Brano da leggere
Fu in quel tempo e nel corso di quel lavorio che a Galati Mamertino, di fronte al nuovo palazzo baronale, era stata portata a termine l’edificazione della chiesa di S. Maria (oggi Assunta), nuova parrocchiale (1575) e per di più baronale. È probabile che questa chiesa, nuova venuta nel campo della religione, non fosse stata gradita dal parroco del tempio di San Luca, don Giacomo Bianco [11], nella quale già da tempo sull’altare maggiore troneggiava l’imponente statua marmorea della Trinità. L’idea che la sua chiesa avesse ancora la modestia, proveniente dai secoli passati, in un sogno deve averlo fatto sobbalzare e decidere di non subirne l’onta. Don Gaetano Drago molti anni dopo quindi potette immaginare quel travaglio [12]: [Il tempio di S. Luca] sorge ai piedi del Castello; è il rifacimento, in proporzioni maggiori, della piccola Chiesa esistente entro la cinta della vecchia Terra. Fu rifatta splendidamente alla fine del secolo XVI dal parroco Don Giacomo Bianco «qui, erecto tempio, ducentum uncias Ecclesiae donavit» con testamento dell'otto Luglio 1612, in cui disponeva che, delle duecento onze, cento dovessero servire per il mantenimento di una Collegiata di dieci Sacerdoti, quaranta per la manutenzione dell'edifizio e sessanta per opere di beneficenza. Siccome la Chiesa non era finita quando morì Don Giacomo, si occupò di portarla a termine il suo congiunto Don Annibale Bianco che fu sepolto in una Cappella della navata di destra, nel sarcofago di marmo rosso, che porta la seguente iscrizione: ANNIBAL HOC JACET IN TUMULO COGNOMINE BIANCO / IN TERRIS DIVES DITIOR AT IN COELO [13].

Così nella nuova e fastosa chiesa tornò a trionfare sull’altare maggiore la statua della Trinità. Chiesa superba per concezione e monumentalità, ebbe al suo interno, fra le altre pregevolezze architettoniche, la cappella della Natività che il Martines [14] descrive come "un'enciclopedia di riferimenti del tutto diversi, che formano il programma dei rilievi, composti in un'architettura ispirata alle cappelle laterali della chiesa palermitana di San Giorgio dei Genovesi, cominciata nel 1576 dal piemontese Giorgio di Faccio. È un arco trionfale, eseguito in pietra dolce, con tracce di policromia a stucco in giallo, grigio, rosso e oro [15]; sul fregio si snoda un animale marino, serpentiforme e squamato, con zampe da uccello, pinne piumate, una lunga coda terminata in cornucopia, che nuota in un mare di girali ove emerge in un cartoccio la data 1631. Altri animali fantastici, sirene alate con zampe di leone e leoni con teste d'aquila, popolano i rilievi dei pulvini nell'imbotto dell'arco. Allo zoomorfismo medievale si contrappongono le grottesche delle paraste, tratte piuttosto dai modelli ornamentali dei giardini, e i putti dei pulvini che in Sicilia rimontano alla plastica di Domenico Gagini; infine le maschere disposte sull'abaco dei capitelli rievocano gli ordini architettonici di ispirazione antiquaria, diffusi un secolo prima nei dipinti di Cesare da Sesto, Girolamo Alipranti e Stefano Giordano".

Elenco dei dati
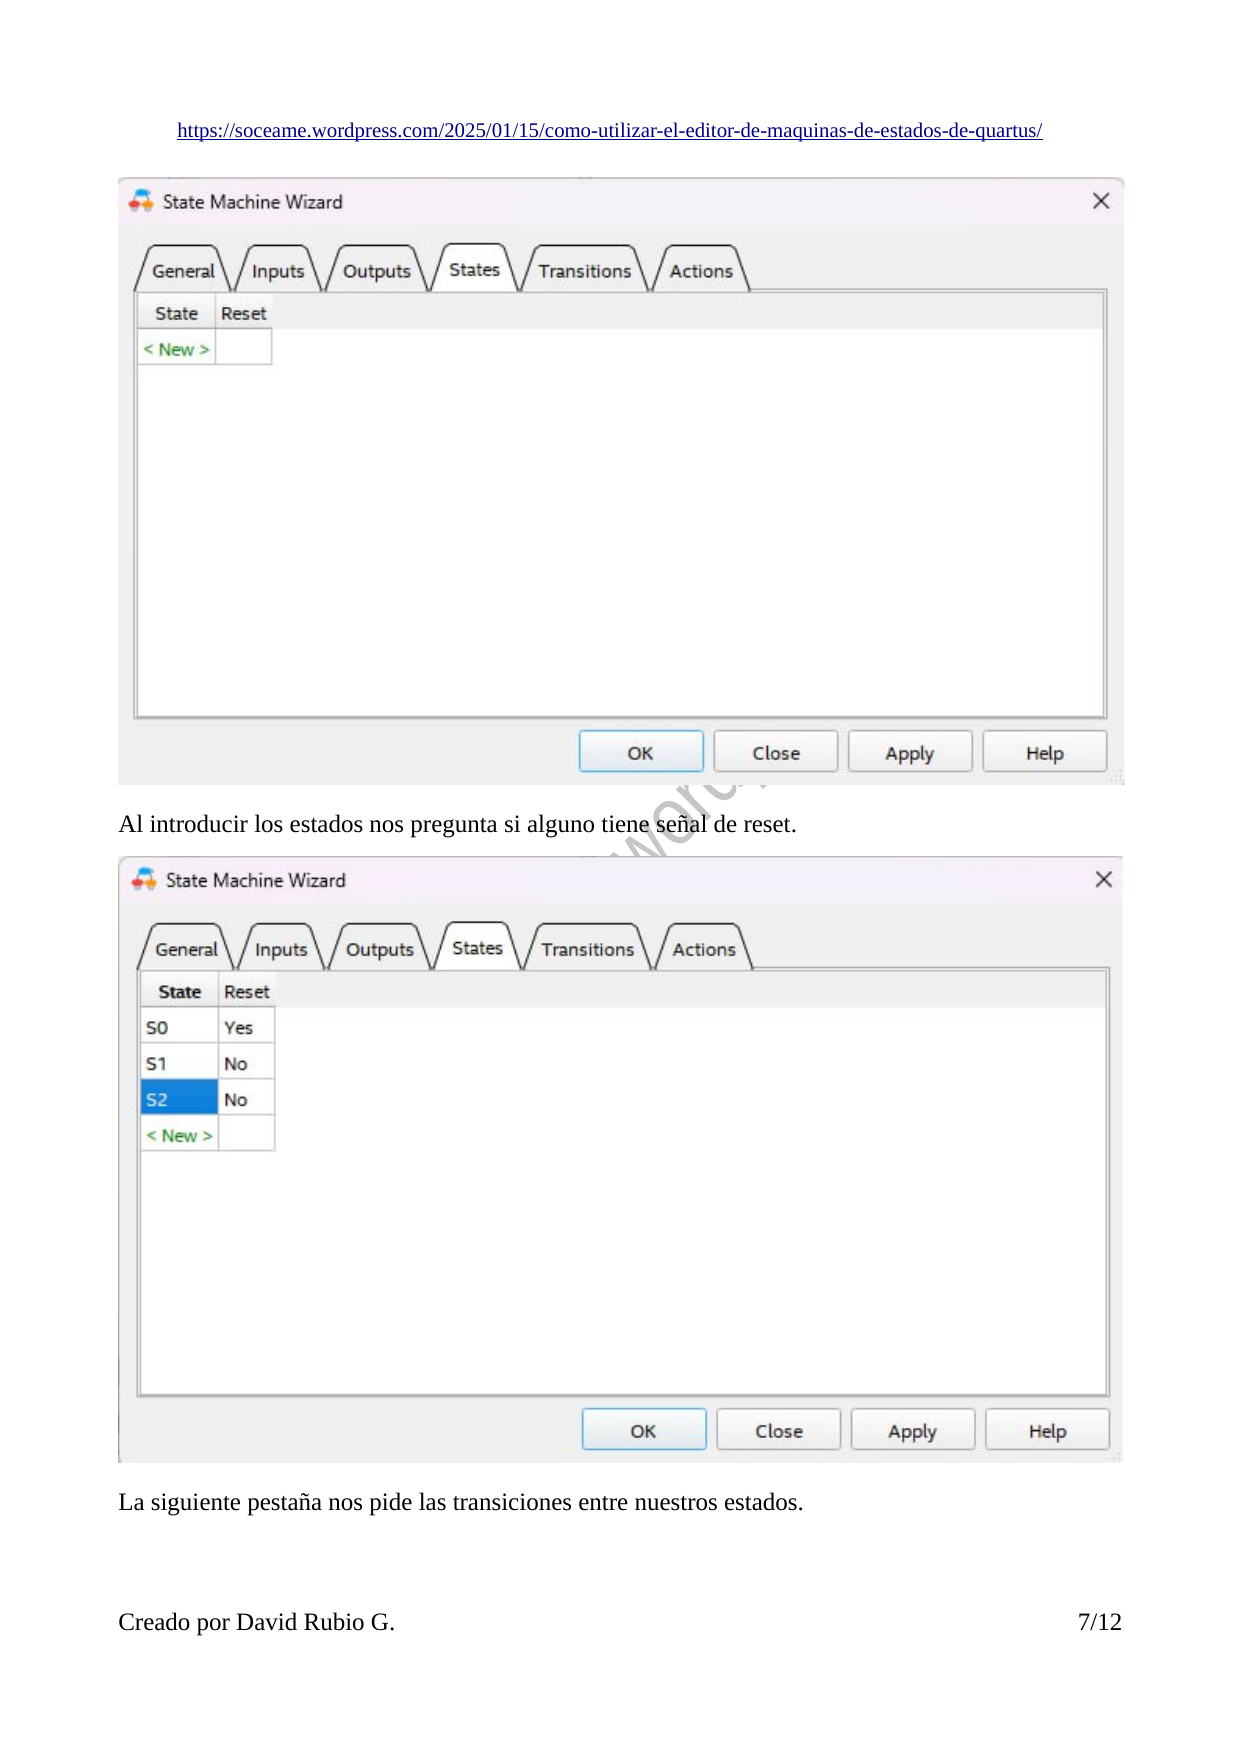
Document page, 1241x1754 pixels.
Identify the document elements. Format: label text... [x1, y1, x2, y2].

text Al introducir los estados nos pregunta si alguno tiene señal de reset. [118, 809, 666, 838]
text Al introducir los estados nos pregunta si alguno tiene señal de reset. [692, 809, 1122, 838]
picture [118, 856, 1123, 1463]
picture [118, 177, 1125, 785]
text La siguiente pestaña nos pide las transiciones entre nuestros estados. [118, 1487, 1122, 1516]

==

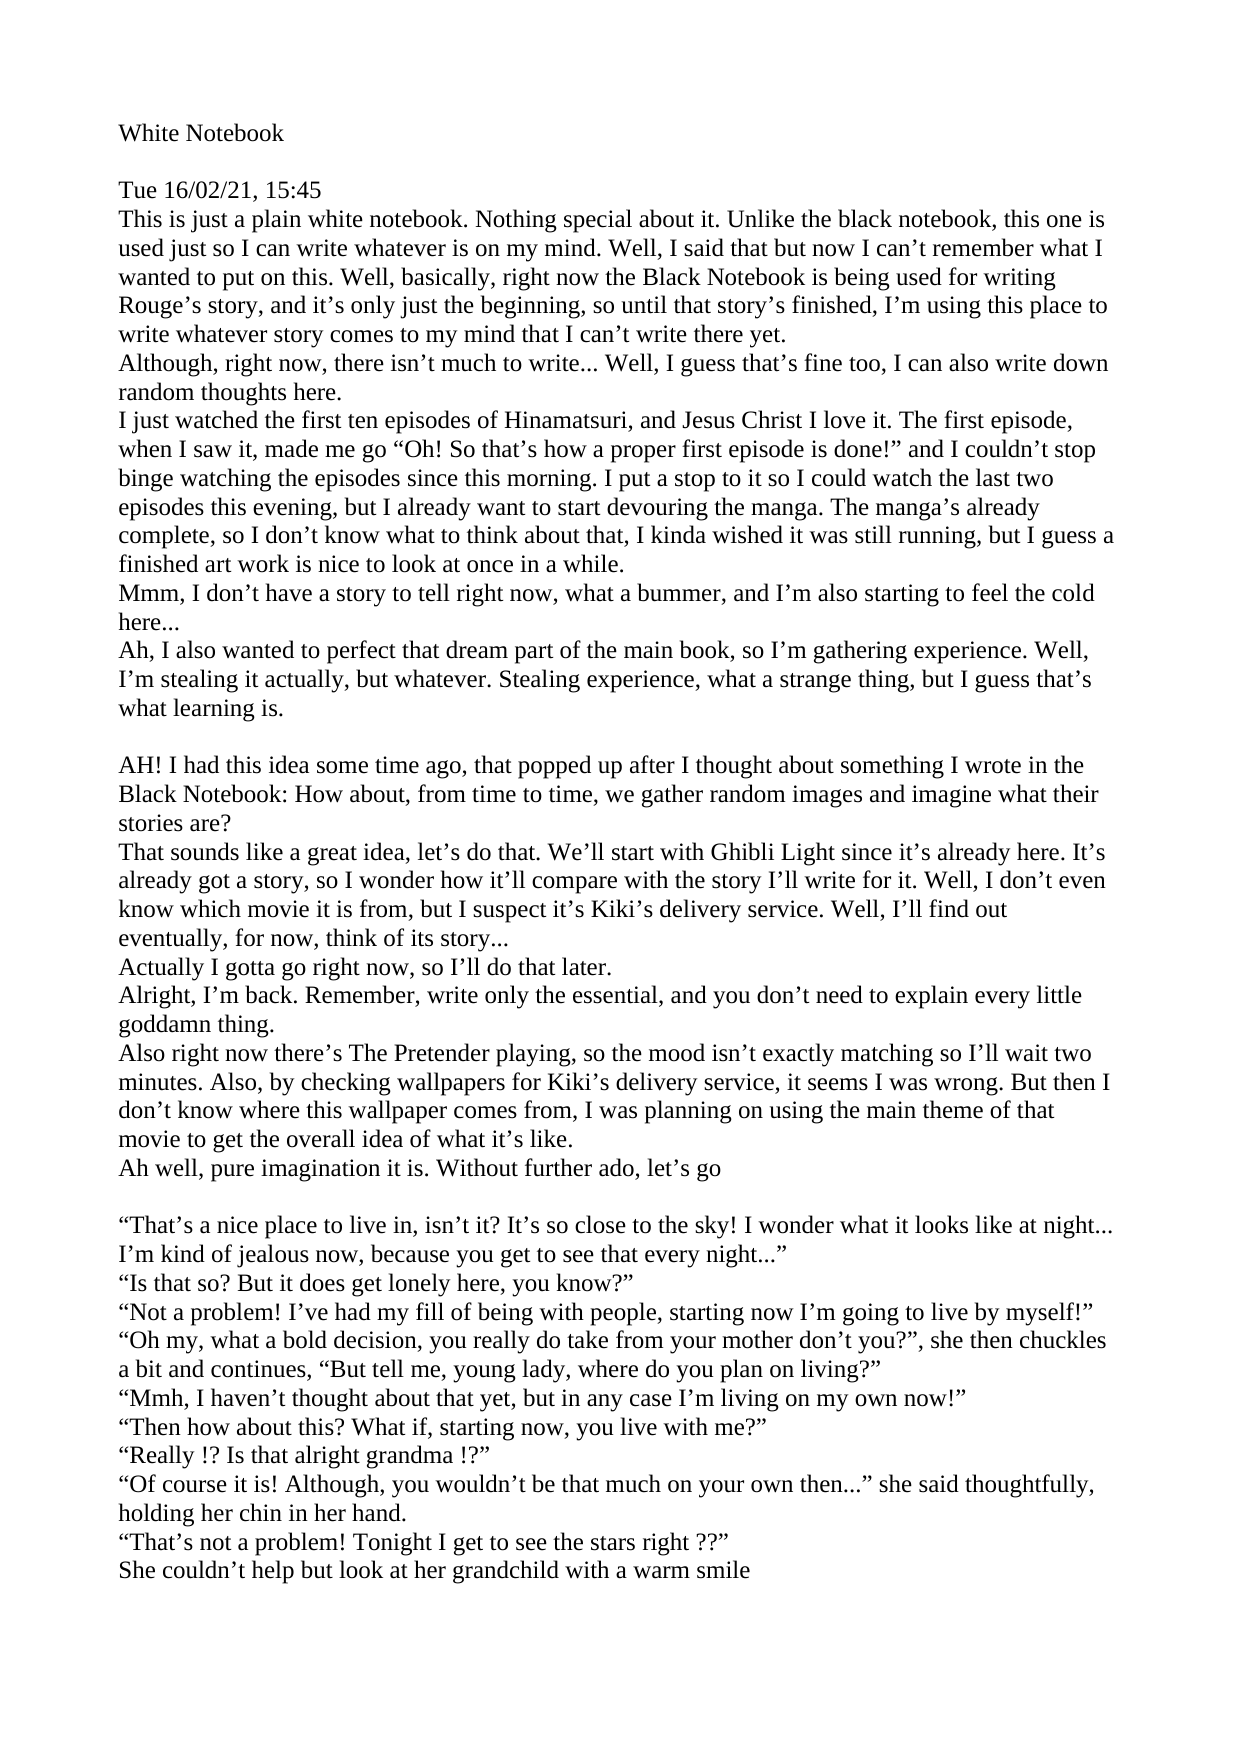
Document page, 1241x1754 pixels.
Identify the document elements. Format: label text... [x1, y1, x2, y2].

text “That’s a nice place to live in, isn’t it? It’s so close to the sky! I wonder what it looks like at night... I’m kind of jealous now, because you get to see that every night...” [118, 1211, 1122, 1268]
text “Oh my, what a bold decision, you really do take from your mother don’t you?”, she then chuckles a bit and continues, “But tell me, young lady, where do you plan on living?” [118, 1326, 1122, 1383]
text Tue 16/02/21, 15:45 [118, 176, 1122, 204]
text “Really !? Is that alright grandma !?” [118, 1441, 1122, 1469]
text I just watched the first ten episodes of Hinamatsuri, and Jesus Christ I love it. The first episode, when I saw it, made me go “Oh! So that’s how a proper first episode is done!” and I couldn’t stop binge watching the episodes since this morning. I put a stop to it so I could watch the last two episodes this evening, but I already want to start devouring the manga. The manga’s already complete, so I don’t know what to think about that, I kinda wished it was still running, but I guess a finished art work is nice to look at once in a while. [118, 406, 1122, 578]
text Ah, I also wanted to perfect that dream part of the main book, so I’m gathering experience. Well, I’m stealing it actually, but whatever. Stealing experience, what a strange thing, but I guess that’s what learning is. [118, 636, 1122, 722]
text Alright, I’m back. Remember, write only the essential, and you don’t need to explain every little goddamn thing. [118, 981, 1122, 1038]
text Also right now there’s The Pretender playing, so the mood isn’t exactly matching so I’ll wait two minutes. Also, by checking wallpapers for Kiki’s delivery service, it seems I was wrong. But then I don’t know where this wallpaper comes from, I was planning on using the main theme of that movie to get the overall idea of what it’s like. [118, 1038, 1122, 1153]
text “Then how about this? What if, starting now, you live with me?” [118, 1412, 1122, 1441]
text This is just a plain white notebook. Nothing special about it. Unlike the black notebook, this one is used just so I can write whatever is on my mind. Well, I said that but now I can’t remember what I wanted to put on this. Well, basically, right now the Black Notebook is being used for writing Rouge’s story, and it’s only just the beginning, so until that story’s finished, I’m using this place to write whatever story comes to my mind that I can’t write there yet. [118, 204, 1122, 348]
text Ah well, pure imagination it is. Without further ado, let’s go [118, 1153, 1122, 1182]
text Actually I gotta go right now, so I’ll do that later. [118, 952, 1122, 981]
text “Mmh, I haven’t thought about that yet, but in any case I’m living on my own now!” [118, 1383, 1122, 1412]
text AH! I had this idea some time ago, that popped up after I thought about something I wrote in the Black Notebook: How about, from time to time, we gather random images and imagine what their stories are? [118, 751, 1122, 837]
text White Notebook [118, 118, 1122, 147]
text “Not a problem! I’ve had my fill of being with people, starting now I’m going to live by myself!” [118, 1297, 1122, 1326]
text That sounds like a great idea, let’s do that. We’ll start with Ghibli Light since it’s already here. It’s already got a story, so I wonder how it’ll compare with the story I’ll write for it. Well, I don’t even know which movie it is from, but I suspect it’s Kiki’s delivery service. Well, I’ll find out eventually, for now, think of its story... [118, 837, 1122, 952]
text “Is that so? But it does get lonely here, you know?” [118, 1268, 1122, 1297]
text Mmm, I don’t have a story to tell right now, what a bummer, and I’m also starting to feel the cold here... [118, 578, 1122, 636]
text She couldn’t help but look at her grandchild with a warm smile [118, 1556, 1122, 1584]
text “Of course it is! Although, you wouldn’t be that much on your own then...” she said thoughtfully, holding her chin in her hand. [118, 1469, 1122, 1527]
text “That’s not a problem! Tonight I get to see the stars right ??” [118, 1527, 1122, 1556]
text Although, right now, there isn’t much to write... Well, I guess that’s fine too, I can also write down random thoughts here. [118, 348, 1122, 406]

Il quesito
Secondo il brano da leggere, quante delle duecento onze lasciate in testamento da don Giacomo Bianco dovevano servire per la manutenzione dell'edificio? Rispondi in poche parole, per favore.

Risposta completa
Quaranta onze.